The Mist's Pharmacy Scene Presented Some Unique Horror Movie Challenges [Exclusive]

Frank Darabont's "The Mist" celebrates its 15th anniversary this week, and although the adaptation from one of Stephen King's most famous short stories has its detractors, this landmark date really should be treated as a celebration. To mark the occasion, /Film's own Eric Vespe has amassed a compendium of interviews with most of the cast and crew to create the ultimate oral history of (in my opinion) one of the best horror films of the new millennium.  

The interplay between the characters and the dangerous human dynamics that emerge during King's fantastical story are fascinating in their own right. But as a monster kid, it's the otherworldly invasion of unthinkable creatures and mind-boggling monsters in "The Mist" that keep me coming back to watch the horror unfold all over again. For me, the gargantuan Lovecraftian beasts are too massive to really comprehend, so they don't scare me as much as the creeping, crawling things down on the ground. That's why the scariest scene in "The Mist" is the spider sequence at King's Pharmacy (a not-so-subtle nod to the author) where a small, brave group of survivors from the Food House grocery store next door venture out to look for medical supplies. 

For cinematographer Rohn Schmidt, the nightmarish sequence kept him up at night for an entirely different reason. Hiding those giant Gray Widower spiders in the dark proved to be a unique lighting challenge for Schmidt, who was tasked with keeping the creatures in the shadows of the bright white vapor used to create the look of the mist.  

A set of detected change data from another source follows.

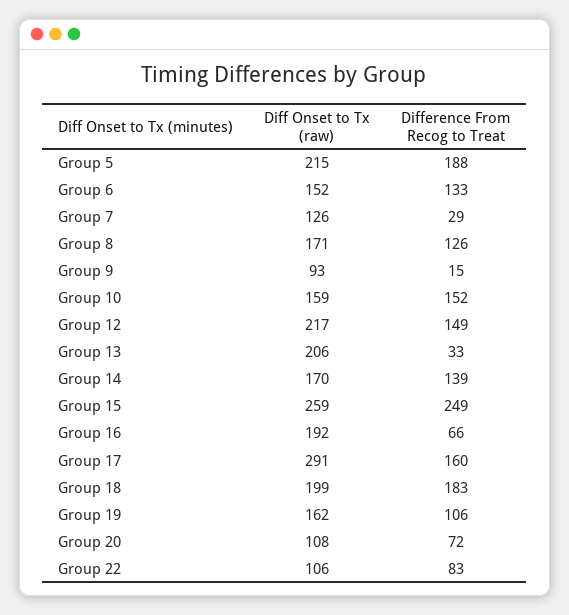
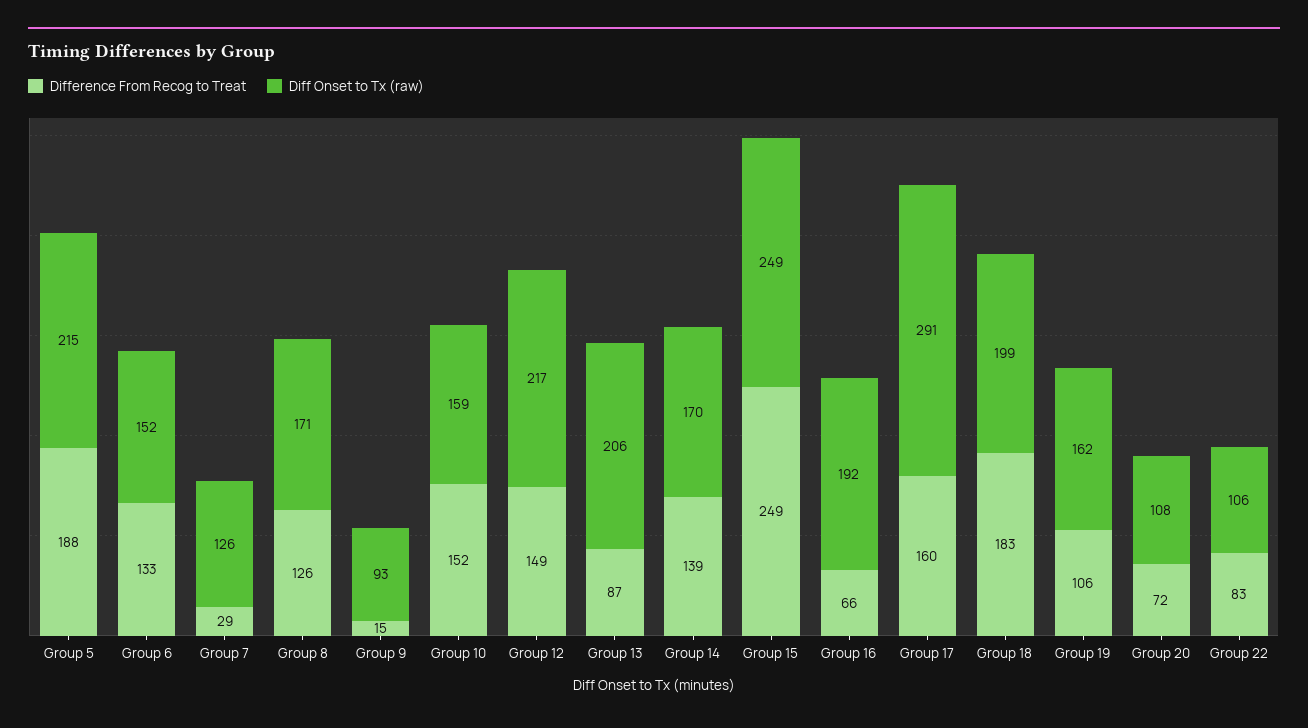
Difference From Recog to Treat, Group 13: 33 -> 87
Diff Onset to Tx (raw), Group 15: 259 -> 249

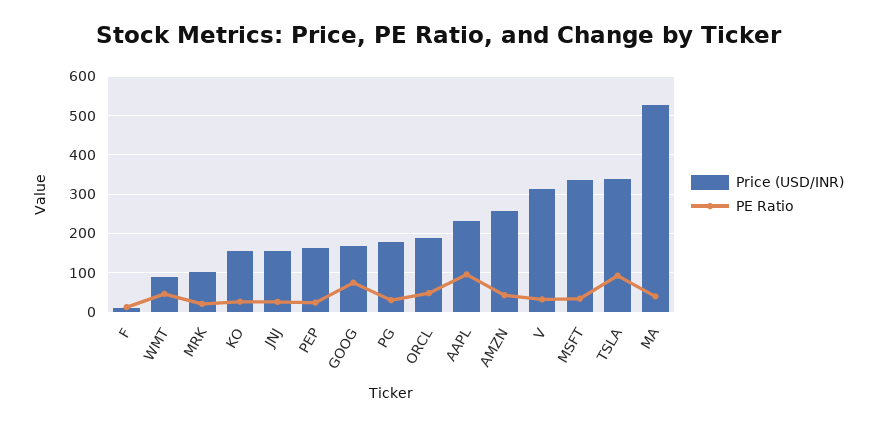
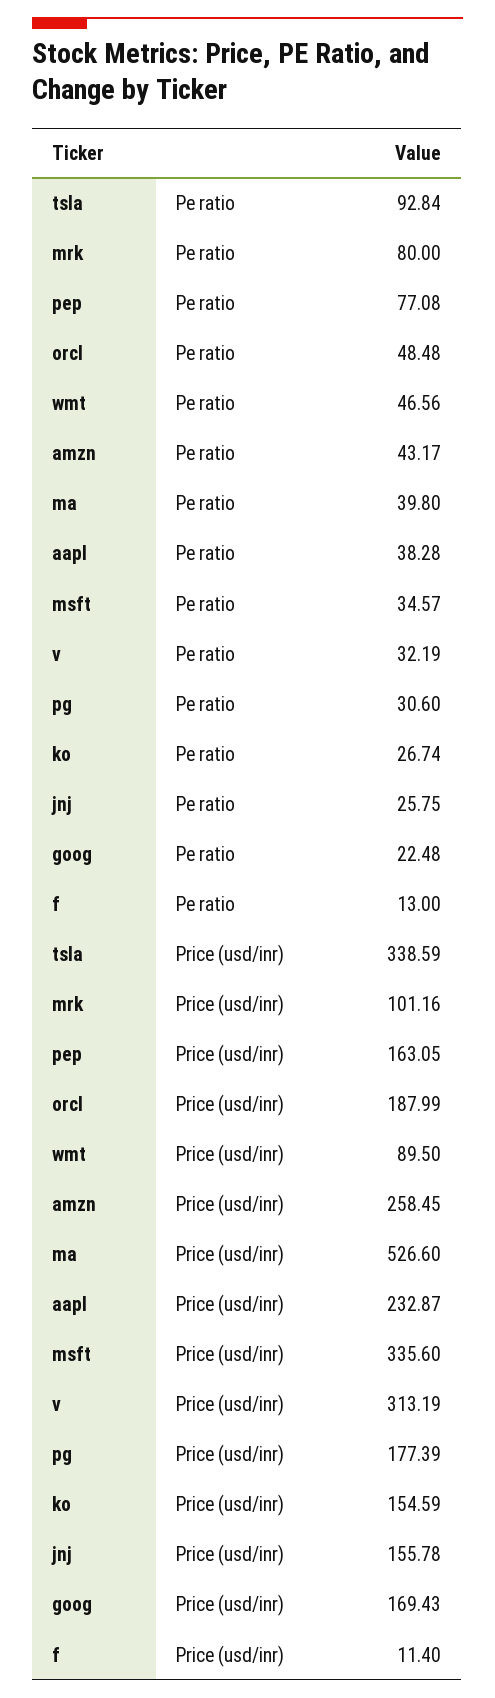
PE Ratio, MRK: 20 -> 80
PE Ratio, PEP: 20 -> 77.08
PE Ratio, GOOG: 80 -> 22.48
PE Ratio, AAPL: 100 -> 38.28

The reality of filming horror fantasy

From the /Film oral history, Schmidt revealed that the journey to the pharmacy was scripted as a day scene, immediately making it a harder sequence to pull off. "In a night scene, it'd be easy to create a little shadow that they'd pop out of, and here I was in this white cloud trying to hide creatures that could jump out and scare you. So that kept me up a lot," he admitted. 

The density of the mist and the fact that the power is out inside King's Pharmacy does allow for a certain amount of darkness, which provided a thin cloak to disguise the sudden reveals and jump scares that the now legendary scene depended on. To achieve that look took a lot of testing on Schmidt's part that, luckily, he had the time to perfect. Even working on his days off, Schmidt used only a still camera to "experiment with different combinations of fill light and flashlight and levels of smoke" until he achieved the desired effect. Once Schmidt worked out the right amount of smoke on the set with the effects team, he figured out how much contrast they would need when the final color correcting was done in post-production.

There was one problem, however. Who was going to light the entire scene and make sure the creatures of "The Mist" didn't get their spotlight before they were ready for their close-up? That responsibility fell to actors Thomas Jane, William Sadler, Sam Witwer, and Jeffrey DeMunn. Oh, and if you remember the sweet elderly townie Irene Rippler (Frances Sternhagen) in that sequence, she had a makeshift flamethrower to help light the way.

Trusting the actors to light the scene

Before actors could use their iphones to help light certain scenes, the performers on the set of "The Mist" had to use other means. (The first iPhone came out about seven months after "The Mist" hit theaters.) "That was lit entirely with flashlights," Schmidt explained to us. Knowing that William Sadler had to light his own horrified reaction when hundreds of baby spider beasts burst out of the M.P.'s (Amin Joseph) chest makes the performance even more impressive. 

When the King's Pharmacy sequence was filmed, Schmidt and the cast had already established enough of a rapport, so Darabont's committed cinematographer felt comfortable that the actors could hit their marks and their lighting cues. "By that time I had gained the trust of the cast where, in the midst of acting, they would be able to put the flashlight down, 'I need you to put it here on this spot and aim it at that box there,' but they were all in." 

There are so many elements at play that need to seamlessly work together in order to make that entire sequence come to life. The stage smoke has to have the right level of thickness, the camera work has to glide through the store set, the actors have to perform and light the scene, and lastly, the creature design team has to deliver images that the audience will believe. "The Mist" is a microcosm of our own societal fears and an epic sci-fi horror fantasy that uses hysteria and otherworldy monsters to scare us. There is a lot to be frightened about, but the spider sequence is the scariest part of the film for a reason.